The ISM's November U.S. manufacturing index got all the headlines with a fourth straight reading showing the industry in contraction, but IHS Markit's index was also released Monday and told a very different story.
What's happening: Both surveys are well respected by investors and economists, but follow different methodologies. This seems to have created a widening divide in which IHS Markit's data is showing a solid recovery in U.S. manufacturing while ISM's is showing further deterioration.
Why it matters: Manufacturing is a leading economic indicator and if ISM's data is correct, the U.S. economy could be in peril.
- Alternatively, if IHS Markit data is correct, it appears the industry has found its bottom and has steadily been rebounding over the past few months.
Details: ISM uses five components, each weighted evenly at 20% — new orders, production, employment, supplier deliveries and inventories.

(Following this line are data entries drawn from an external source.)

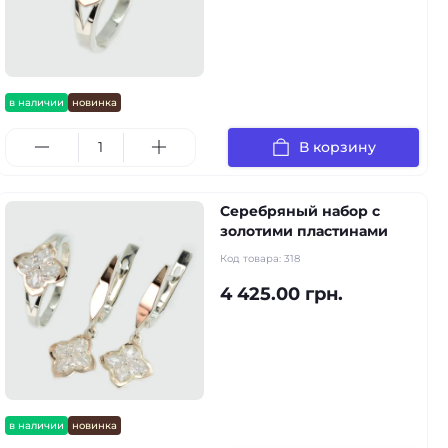
в наличии
новинка
В корзину
Серебряный набор с
золотими пластинами
Код товара:
318
4 425.00 грн.
в наличии
новинка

- IHS uses a weighted average that gives greater importance to new orders (30%), output (25%) and employment (20%), and lower weighting to suppliers’ delivery times (15%) and stocks of purchases (10%).
Be smart: The ISM survey includes only members of the Institute for Supply Management, making it more consistent but also potentially more prone to groupthink. Analysts also have suggested that this makes it more likely to focus on larger companies.
- IHS Markit says its survey panel includes more companies and is larger than the ISM's stated panel size.
- The company "surveys just under 800 manufacturing companies (approximately double the size of the ISM panel size) from which an 80% response rate is typically received," IHS Markit's chief business economist Chris Williamson wrote in a recent explainer.